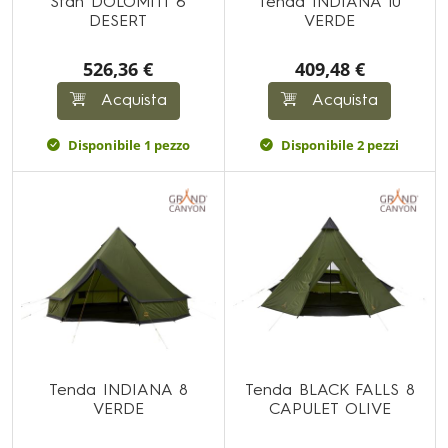
Stan DOLOMITI 6
Tenda INDIANA 10
DESERT
VERDE
526,36 €
409,48 €
Acquista
Acquista
Disponibile 1 pezzo
Disponibile 2 pezzi
Tenda INDIANA 8
Tenda BLACK FALLS 8
VERDE
CAPULET OLIVE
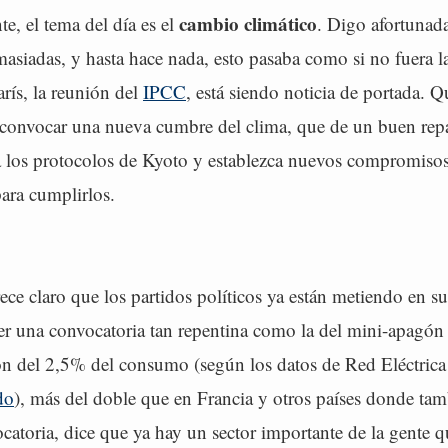
cambio climático
e, el tema del día es el
. Digo afortuna
masiadas, y hasta hace nada, esto pasaba como si no fuera l
rís, la reunión del
IPCC
, está siendo noticia de portada. Qu
onvocar una nueva cumbre del clima, que de un buen rep
 a los protocolos de Kyoto y establezca nuevos compromisos
ra cumplirlos.
ce claro que los partidos políticos ya están metiendo en su
yer una convocatoria tan repentina como la del mini-apagón
n del 2,5% del consumo (según los datos de Red Eléctric
do
), más del doble que en Francia y otros países donde tam
catoria, dice que ya hay un sector importante de la gente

» EXERCISE GOAL: Word for word, return the listing above; the pictures do not belong in the copy.

» RESPONSE TO THIS EXERCISE:
Stan DOLOMITI 6
Tenda INDIANA 10
DESERT
VERDE
526,36 €
409,48 €
Acquista
Acquista
Disponibile 1 pezzo
Disponibile 2 pezzi
Tenda INDIANA 8
Tenda BLACK FALLS 8
VERDE
CAPULET OLIVE
cambio climático
e, el tema del día es el
. Digo afortuna
masiadas, y hasta hace nada, esto pasaba como si no fuera l
rís, la reunión del
IPCC
, está siendo noticia de portada. Qu
onvocar una nueva cumbre del clima, que de un buen rep
 a los protocolos de Kyoto y establezca nuevos compromisos
ra cumplirlos.
ce claro que los partidos políticos ya están metiendo en su
yer una convocatoria tan repentina como la del mini-apagón
n del 2,5% del consumo (según los datos de Red Eléctric
do
), más del doble que en Francia y otros países donde tam
catoria, dice que ya hay un sector importante de la gente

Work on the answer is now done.